▸ Tarefa escrita 1:
Responda com base no excerto:
(a) De que forma agiu a Recorrente, segundo o excerto?
(b) De que ano são os resultados financeiros a que o Município recorreu?
(c) Com que é que o Município não se pode bastar ao apurar a situação do infrator?

▸ Excerto:

* * * * * * *

Verificando que o procedimento se encontrava em fase final e que era altamente provável vir a ser proferida uma decisão favorável à sua pretensão, tendo também em conta o lapso temporal já decorrido desde a data de entrada do seu pedido, a Recorrente tinha a convicção de que a construção do referido muro não acarretaria prejuízos e não seria sancionada, agindo, deste modo, de forma negligente.

XV.

Tal circunstância não foi devidamente ponderada na análise empreendida pelo Município no que respeita à fixação do quantum punitivo, pelo que, também neste trecho merece reparo o julgamento realizado pelo Tribunal a quo à conduta do Município.

XVI.

No que respeita à situação económica do agente, entendeu o Tribunal a quo que nenhum juízo negativo haveria a tecer à decisão punitiva do Município.

XVII.

Com efeito, para efeitos de fixação da concreta medida da sanção a aplicar, impende sobre o Município a obrigação de apurar a concreta situação em que o infrator se encontra, solicitando-lhe, se for caso disso, os elementos necessários para o efeito, não podendo bastar-se com meras presunções.

XVIII.

Sem prejuízo de constatar que não dispõe de quaisquer elementos atualizados sobre o estado de saúde financeira da Recorrente, entendeu o Município recorrer aos resultados financeiros de 2016 que esta haveria facultado num outro procedimento administrativo, tomando ainda em consideração que a mesma se encontrava a realizar várias obras.

XIX.

* * * * * * *

▸ Material do exercício:
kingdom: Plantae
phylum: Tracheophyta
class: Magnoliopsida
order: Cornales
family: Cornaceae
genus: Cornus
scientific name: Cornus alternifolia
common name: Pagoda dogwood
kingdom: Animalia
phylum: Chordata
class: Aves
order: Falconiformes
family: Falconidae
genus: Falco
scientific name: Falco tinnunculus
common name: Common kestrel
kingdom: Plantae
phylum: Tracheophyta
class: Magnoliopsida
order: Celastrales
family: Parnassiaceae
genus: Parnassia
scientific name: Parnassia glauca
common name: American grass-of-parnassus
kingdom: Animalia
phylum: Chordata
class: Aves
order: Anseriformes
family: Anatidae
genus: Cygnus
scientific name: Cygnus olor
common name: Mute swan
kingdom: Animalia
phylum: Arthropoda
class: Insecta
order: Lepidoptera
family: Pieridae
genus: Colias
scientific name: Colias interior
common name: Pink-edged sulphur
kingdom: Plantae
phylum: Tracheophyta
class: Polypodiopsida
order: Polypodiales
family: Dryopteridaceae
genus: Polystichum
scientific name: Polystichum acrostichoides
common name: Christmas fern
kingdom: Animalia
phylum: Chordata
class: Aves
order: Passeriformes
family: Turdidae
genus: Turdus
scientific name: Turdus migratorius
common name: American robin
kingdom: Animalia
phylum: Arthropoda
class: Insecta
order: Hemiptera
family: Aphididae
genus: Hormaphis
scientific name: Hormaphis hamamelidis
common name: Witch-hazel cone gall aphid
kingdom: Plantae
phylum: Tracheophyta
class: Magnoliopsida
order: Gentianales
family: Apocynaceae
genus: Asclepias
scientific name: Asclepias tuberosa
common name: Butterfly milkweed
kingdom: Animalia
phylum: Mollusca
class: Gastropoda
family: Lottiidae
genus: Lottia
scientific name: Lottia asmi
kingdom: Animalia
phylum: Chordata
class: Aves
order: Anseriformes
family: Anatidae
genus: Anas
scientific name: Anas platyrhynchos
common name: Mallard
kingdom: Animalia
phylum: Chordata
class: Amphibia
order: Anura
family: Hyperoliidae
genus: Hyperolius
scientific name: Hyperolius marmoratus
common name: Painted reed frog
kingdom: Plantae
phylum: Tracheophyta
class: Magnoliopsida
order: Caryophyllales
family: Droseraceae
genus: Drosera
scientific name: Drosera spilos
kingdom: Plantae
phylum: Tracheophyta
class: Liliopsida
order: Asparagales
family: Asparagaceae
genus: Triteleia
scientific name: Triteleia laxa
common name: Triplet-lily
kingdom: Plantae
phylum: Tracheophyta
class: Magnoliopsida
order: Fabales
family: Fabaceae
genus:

* * * * * * *

▸ Tarefa escrita 2: Atualize as linhas do material entre a que contém "genus: Anas" e a que contém "order: Asparagales", ambas incluídas: substitua "common name" por "vernacular name" e mantenha tudo o resto igual. Apresente apenas essas linhas.

▸ Resultado correto 1:
(a) De forma negligente.
(b) De 2016.
(c) Com meras presunções.

▸ Resultado correto 2:
genus: Anas
scientific name: Anas platyrhynchos
vernacular name: Mallard
kingdom: Animalia
phylum: Chordata
class: Amphibia
order: Anura
family: Hyperoliidae
genus: Hyperolius
scientific name: Hyperolius marmoratus
vernacular name: Painted reed frog
kingdom: Plantae
phylum: Tracheophyta
class: Magnoliopsida
order: Caryophyllales
family: Droseraceae
genus: Drosera
scientific name: Drosera spilos
kingdom: Plantae
phylum: Tracheophyta
class: Liliopsida
order: Asparagales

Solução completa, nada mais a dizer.